We don’t really have much interest in gambling these days but we felt obligated to at least walk the iconic Atlantic City boardwalk. We were there on one of those east coast hot and humid days so it was nice to be able to duck into one of the casinos to bask in their air conditioning and take a break.
With the routing and timing we have set for ourselves this was our best opportunity to visit Philadelphia. As time goes on, my enthusiasm for cities has become less and less but Philadelphia has played such a significant role in our country’s history that we wouldn’t consider bypassing it entirely.

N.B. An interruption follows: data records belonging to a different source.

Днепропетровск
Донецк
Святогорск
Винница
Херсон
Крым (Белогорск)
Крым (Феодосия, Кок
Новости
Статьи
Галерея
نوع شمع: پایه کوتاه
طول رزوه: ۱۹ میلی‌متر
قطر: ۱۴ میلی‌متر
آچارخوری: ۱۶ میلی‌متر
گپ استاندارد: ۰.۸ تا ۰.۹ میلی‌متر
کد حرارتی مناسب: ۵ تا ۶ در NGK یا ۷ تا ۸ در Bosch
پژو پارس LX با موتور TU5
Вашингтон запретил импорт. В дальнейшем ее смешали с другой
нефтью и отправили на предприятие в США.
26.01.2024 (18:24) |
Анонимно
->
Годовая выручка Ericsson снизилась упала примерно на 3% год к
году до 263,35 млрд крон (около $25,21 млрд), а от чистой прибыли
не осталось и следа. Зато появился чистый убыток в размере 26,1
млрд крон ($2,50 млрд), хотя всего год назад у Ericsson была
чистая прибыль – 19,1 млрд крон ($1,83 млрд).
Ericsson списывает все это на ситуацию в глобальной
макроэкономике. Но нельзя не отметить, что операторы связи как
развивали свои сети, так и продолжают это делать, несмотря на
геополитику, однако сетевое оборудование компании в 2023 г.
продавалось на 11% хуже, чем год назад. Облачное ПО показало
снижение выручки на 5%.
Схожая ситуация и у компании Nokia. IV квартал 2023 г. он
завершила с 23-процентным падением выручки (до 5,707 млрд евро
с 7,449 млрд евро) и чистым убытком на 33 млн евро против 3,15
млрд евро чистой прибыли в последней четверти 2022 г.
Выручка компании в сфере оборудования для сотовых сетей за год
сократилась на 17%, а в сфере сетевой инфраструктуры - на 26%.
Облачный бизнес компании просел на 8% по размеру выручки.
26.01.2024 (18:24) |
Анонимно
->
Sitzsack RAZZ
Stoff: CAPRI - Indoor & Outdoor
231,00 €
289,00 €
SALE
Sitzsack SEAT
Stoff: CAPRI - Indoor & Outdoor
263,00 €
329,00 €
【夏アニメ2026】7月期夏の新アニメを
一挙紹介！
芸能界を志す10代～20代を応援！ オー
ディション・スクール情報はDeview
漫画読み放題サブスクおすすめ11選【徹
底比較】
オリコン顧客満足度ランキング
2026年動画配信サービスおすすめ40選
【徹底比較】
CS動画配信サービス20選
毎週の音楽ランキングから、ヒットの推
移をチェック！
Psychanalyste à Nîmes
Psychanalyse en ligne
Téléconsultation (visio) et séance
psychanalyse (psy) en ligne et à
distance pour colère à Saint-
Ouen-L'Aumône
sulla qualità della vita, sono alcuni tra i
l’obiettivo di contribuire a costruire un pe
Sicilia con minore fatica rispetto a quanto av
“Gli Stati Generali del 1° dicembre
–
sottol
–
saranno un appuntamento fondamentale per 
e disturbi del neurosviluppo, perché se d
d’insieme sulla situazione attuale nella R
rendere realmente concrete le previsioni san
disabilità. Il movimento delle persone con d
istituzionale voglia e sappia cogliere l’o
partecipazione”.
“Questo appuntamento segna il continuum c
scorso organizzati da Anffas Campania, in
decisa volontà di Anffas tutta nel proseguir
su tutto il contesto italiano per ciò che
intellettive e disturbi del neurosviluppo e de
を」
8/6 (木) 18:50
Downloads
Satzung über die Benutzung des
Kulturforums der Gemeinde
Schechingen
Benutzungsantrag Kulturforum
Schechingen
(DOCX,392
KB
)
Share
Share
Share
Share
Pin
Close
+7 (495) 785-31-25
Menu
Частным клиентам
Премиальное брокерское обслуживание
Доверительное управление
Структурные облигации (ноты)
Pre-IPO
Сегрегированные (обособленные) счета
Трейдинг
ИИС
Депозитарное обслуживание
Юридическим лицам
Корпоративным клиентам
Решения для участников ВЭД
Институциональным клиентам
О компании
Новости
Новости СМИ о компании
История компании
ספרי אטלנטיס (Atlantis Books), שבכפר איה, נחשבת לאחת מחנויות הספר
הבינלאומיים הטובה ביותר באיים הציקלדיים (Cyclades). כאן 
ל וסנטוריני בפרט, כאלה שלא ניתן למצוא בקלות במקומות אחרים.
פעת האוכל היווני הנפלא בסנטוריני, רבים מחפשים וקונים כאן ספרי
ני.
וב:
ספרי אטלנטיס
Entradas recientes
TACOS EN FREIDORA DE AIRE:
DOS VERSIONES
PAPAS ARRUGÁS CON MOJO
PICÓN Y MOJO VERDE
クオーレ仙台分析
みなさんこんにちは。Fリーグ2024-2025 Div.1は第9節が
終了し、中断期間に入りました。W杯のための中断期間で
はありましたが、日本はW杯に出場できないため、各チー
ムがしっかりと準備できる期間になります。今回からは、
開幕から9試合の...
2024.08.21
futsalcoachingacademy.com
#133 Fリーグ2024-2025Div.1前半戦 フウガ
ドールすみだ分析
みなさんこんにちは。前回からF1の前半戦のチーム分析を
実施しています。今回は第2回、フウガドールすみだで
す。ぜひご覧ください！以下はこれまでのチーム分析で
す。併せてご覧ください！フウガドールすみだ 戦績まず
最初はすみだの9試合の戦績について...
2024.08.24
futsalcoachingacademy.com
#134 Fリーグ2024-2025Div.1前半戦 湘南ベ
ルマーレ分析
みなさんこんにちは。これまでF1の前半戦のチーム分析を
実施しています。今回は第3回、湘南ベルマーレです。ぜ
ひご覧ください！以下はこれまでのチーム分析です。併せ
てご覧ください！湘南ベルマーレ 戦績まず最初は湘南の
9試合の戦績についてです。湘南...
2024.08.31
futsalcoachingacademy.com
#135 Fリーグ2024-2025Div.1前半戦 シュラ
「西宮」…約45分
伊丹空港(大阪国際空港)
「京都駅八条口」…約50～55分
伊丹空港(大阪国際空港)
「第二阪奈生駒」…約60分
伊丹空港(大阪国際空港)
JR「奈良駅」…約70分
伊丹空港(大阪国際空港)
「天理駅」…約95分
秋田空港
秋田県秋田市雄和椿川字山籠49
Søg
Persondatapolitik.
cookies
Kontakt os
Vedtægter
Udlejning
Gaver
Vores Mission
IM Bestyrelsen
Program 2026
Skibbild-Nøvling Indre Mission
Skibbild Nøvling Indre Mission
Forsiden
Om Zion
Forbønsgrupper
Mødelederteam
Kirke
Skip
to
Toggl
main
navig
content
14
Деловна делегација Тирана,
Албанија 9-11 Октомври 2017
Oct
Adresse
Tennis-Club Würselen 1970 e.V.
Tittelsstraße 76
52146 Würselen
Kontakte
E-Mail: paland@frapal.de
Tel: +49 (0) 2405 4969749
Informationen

Adopted home of Benjamin Franklin, one of the New World’s largest cities, one of the first to have paved streets and site of the signing of both the Declaration of Independence and the United States Constitution. Philadelphia was definitely the place to be during the colonial period. We took a walking tour that covered many of the important sites in the historical section of the city. Elfreth’s Alley is a narrow street with row houses that are the oldest continuously occupied residential dwellings in the US. The opening of the first United States bank in Philadelphia following the revolution was a major milestone. Up to that point each of the colonies had their own currency and in many cases these currencies were considered to be worthless. Opening this bank provided a better structure for repayment of debt incurred by the colonies during the war.
And then there is Independence Hall, Franklin Court, the Gravesite of Ben Franklin, the Philadelphia home of George Washington while he served as President of the United States and, of course, the Liberty Bell. This cracked bell became a symbol for freedom, liberty and even human rights around the world. It was housed in Independence Hall until 2003 when the Liberty Bell Center was built to provide a better viewing experience.